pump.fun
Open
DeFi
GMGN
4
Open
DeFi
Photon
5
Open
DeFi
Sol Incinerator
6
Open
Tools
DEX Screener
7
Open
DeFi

▬▬▬▬▬▬▬▬▬▬

BRIEF:
Please convert the material above into a Markdown table with the columns Row and Text, one row for each line, leaving out blank lines.

RESULT BELOW:
| Row | Text |
|---|---|
| 1 | pump.fun |
| 2 | Open |
| 3 | DeFi |
| 4 | GMGN |
| 5 | 4 |
| 6 | Open |
| 7 | DeFi |
| 8 | Photon |
| 9 | 5 |
| 10 | Open |
| 11 | DeFi |
| 12 | Sol Incinerator |
| 13 | 6 |
| 14 | Open |
| 15 | Tools |
| 16 | DEX Screener |
| 17 | 7 |
| 18 | Open |
| 19 | DeFi |